-- START OF TEXT SECTION --

Vladimir Nabokov

role of planets & fate of beasts in Pale Fire

By Alexey Sklyarenko, 1 June, 2023

Describing IPH (a lay Institute of Preparation for the Hereafter) in Canto Three of his poem, John Shade (the poet in VN's novel Pale Fire, 1962) mentions the role planets had played as landfalls of the soul and the fate of beasts:

 

We heard cremationists guffaw and snort

At Grabermann's denouncing the Retort

As detrimental to the birth of wraiths.

We all avoided criticizing faiths.

The great Starover Blue reviewed the role

Planets had played as landfalls of the soul.

The fate of beasts was pondered. A Chinese

Discanted on the etiquette at teas

With ancestors, and how far up to go.

I tore apart the fantasies of Poe,

And dealt with childhood memories of strange

Nacreous gleams beyond the adults' range. (ll. 623-634)

 

In his poem Zabludivshiysya tramvay (“The Lost Tram,” 1921) Gumilyov mentions lyudi i teni (people and shades) who stand at the entrance to a zoological garden of planets:

 

Понял теперь я: наша свобода
Только оттуда бьющий свет,
Люди и тени стоят у входа
В зоологический сад планет.

-- END OF TEXT SECTION --
-- START OF TASK MATERIAL --

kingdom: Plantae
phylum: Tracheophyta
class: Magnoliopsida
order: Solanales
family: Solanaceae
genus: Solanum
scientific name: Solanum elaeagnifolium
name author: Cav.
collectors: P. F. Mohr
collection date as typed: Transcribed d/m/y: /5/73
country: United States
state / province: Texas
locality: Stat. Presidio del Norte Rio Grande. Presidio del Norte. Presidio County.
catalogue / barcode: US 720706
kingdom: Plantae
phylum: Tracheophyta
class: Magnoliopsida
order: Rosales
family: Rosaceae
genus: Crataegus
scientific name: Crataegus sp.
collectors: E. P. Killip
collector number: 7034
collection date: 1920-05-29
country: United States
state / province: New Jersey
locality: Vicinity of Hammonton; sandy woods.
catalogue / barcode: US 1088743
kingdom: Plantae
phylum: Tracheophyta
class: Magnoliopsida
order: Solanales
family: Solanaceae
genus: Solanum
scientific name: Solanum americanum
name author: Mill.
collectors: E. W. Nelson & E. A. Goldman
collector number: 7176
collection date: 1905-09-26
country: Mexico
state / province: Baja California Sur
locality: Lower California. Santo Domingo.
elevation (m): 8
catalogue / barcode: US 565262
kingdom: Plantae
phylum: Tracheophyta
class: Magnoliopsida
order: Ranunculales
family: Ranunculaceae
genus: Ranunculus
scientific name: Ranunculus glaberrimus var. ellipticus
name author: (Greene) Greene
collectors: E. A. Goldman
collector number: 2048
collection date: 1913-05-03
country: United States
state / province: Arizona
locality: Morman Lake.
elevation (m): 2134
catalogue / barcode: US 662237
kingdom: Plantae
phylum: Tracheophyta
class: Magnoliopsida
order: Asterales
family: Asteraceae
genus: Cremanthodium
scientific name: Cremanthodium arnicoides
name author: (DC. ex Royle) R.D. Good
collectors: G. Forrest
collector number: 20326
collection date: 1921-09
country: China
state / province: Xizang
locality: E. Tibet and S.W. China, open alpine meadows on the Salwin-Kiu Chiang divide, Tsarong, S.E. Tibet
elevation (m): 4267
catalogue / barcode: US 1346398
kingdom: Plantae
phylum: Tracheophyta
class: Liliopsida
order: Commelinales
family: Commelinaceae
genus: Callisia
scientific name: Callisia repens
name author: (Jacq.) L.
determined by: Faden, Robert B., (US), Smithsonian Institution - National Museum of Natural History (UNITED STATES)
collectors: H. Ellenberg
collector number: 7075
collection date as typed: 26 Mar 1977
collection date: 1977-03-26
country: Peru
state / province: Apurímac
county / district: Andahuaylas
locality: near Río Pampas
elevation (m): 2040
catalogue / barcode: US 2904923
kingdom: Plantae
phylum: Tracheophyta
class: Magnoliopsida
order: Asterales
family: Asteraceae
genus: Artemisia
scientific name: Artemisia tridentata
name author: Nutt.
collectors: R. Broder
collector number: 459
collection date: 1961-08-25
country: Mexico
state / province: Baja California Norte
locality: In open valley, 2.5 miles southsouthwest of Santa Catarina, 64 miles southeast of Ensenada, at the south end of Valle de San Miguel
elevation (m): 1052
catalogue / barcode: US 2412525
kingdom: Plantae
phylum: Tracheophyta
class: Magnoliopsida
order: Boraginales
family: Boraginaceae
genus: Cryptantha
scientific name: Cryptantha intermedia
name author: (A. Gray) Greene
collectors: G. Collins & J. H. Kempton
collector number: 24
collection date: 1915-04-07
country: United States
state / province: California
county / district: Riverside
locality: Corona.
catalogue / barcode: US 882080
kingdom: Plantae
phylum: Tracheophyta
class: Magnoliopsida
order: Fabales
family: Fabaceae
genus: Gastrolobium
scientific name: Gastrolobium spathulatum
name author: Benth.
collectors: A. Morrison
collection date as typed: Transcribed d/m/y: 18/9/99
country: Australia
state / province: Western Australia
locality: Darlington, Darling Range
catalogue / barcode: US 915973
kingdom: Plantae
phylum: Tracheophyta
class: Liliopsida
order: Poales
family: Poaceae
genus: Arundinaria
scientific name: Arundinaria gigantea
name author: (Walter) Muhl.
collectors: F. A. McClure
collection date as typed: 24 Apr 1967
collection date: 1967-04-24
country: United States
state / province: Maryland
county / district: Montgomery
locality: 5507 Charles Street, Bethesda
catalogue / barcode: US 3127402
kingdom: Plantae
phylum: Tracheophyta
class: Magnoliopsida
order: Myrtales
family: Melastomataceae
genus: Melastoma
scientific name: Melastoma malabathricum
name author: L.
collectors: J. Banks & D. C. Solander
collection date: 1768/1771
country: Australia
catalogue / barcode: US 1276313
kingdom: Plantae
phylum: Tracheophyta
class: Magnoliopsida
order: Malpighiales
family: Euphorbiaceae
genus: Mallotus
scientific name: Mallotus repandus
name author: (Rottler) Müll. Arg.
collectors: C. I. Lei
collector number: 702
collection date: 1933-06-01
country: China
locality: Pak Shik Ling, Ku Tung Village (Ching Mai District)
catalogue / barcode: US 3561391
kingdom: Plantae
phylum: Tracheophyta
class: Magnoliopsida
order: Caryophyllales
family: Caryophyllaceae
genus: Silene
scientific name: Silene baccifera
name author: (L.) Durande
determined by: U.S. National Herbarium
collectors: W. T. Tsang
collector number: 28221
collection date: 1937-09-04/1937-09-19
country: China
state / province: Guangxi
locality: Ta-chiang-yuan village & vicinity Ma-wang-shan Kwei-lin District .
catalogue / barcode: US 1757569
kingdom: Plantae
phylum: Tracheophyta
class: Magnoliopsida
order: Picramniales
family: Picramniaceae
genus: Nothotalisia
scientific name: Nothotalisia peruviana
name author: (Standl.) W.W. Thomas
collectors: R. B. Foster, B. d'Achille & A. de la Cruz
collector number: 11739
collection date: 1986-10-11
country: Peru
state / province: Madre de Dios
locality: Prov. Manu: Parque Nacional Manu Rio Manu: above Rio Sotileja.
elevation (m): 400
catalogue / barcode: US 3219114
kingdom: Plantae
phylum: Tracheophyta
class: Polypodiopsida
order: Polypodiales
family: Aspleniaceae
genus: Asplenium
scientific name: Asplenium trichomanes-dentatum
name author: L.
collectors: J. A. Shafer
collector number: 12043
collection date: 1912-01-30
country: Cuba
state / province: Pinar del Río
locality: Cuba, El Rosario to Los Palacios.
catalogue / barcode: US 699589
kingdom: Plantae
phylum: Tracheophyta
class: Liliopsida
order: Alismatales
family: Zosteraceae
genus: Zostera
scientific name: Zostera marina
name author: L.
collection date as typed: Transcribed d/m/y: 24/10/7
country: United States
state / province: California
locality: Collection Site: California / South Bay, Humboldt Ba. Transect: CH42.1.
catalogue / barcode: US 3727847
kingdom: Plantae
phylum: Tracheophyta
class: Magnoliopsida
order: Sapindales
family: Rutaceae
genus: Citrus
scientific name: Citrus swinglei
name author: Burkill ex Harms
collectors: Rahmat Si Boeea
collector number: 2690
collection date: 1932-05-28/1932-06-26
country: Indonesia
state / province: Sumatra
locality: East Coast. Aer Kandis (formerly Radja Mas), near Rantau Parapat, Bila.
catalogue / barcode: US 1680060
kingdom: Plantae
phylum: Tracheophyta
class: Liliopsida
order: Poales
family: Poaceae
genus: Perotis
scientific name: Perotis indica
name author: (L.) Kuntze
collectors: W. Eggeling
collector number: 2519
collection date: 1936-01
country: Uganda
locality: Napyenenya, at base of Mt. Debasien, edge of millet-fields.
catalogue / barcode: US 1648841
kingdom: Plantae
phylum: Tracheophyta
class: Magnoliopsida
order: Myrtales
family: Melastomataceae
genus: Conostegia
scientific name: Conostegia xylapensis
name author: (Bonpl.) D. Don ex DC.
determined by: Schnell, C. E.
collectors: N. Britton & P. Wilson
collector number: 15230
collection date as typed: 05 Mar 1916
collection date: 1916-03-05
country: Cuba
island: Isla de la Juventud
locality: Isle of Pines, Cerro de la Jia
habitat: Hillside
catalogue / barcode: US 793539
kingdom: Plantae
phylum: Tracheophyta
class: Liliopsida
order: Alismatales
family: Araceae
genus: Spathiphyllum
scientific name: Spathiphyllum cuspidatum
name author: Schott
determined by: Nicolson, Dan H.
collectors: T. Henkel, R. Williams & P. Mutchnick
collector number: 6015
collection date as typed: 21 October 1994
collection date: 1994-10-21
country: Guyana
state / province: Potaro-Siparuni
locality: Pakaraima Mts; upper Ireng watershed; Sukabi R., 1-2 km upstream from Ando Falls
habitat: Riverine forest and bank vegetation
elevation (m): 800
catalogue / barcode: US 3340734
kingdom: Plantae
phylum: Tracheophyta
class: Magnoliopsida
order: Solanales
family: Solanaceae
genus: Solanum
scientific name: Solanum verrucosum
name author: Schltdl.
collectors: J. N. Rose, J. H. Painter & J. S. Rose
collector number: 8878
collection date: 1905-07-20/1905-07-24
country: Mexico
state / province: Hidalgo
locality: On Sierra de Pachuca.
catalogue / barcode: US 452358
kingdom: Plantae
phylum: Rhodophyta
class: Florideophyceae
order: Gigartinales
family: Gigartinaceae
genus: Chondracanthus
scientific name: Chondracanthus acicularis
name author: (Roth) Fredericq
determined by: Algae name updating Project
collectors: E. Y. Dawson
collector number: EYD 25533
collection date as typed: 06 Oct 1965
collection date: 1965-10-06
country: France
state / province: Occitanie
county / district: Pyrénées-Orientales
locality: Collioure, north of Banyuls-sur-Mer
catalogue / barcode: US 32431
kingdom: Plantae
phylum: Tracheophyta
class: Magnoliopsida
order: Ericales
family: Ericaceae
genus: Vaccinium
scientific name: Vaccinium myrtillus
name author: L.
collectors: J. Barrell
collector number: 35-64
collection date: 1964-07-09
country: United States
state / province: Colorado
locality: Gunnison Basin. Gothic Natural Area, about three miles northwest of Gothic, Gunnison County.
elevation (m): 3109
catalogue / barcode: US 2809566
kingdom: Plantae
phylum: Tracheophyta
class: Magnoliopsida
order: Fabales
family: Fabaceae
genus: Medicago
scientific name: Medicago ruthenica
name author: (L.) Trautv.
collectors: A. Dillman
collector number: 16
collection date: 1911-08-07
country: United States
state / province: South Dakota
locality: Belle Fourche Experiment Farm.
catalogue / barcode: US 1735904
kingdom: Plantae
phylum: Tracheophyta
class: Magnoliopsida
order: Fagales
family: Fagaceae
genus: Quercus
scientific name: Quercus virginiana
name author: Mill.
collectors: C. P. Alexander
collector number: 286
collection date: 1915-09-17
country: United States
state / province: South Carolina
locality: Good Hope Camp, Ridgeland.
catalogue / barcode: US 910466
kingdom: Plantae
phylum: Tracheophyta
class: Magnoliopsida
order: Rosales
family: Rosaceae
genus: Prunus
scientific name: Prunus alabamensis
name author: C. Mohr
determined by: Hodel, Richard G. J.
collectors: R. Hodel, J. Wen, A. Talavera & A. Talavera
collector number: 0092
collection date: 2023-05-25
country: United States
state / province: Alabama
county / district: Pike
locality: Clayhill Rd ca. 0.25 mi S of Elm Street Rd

-- END OF TASK MATERIAL --

* _SHORT PROBLEM 1_: Return the plant specimen listings word for word, starting at the first line of the records and ending at the line that contains "collector number: 7034".
* _SHORT PROBLEM 2_: Carry the essay on planets and the fate of beasts in Pale Fire further from the point where it stops.

* _TASK RESULT 1_:
kingdom: Plantae
phylum: Tracheophyta
class: Magnoliopsida
order: Solanales
family: Solanaceae
genus: Solanum
scientific name: Solanum elaeagnifolium
name author: Cav.
collectors: P. F. Mohr
collection date as typed: Transcribed d/m/y: /5/73
country: United States
state / province: Texas
locality: Stat. Presidio del Norte Rio Grande. Presidio del Norte. Presidio County.
catalogue / barcode: US 720706
kingdom: Plantae
phylum: Tracheophyta
class: Magnoliopsida
order: Rosales
family: Rosaceae
genus: Crataegus
scientific name: Crataegus sp.
collectors: E. P. Killip
collector number: 7034

* _TASK RESULT 2_:
 

Now I understand: our freedom
Is only a light from the other world,
People and shades stand at the entrance
To a zoological garden of planets.

 

On the other hand, the fate of beasts mentioned by Shade brings to mind Gumilyov's poem Ukrotitel' zverey ("The Animal Tamer," 1911):

 

… Как мой китайский зонтик красен,
Натёрты мелом башмачки.
Анна Ахматова.
 

Снова заученно-смелой походкой
Я приближаюсь к заветным дверям,
Звери меня дожидаются там,
Пёстрые звери за крепкой решёткой.

Будут рычать и пугаться бича,
Будут сегодня ещё вероломней
Или покорней… не всё ли равно мне,
Если я молод и кровь горяча?

Только… я вижу всё чаще и чаще
(Вижу и знаю, что это лишь бред)
Странного зверя, которого нет,
Он — золотой, шестикрылый, молчащий.

Долго и зорко следит он за мной
И за движеньями всеми моими,
Он никогда не играет с другими
И никогда не придёт за едой.

Если мне смерть суждена на арене,
Смерть укротителя, знаю теперь,
Этот, незримый для публики, зверь
Первым мои перекусит колени.

Фанни, завял вами данный цветок,
Вы ж, как всегда, веселы на канате,
Зверь мой, он дремлет у вашей кровати,
Смотрит в глаза вам, как преданный дог.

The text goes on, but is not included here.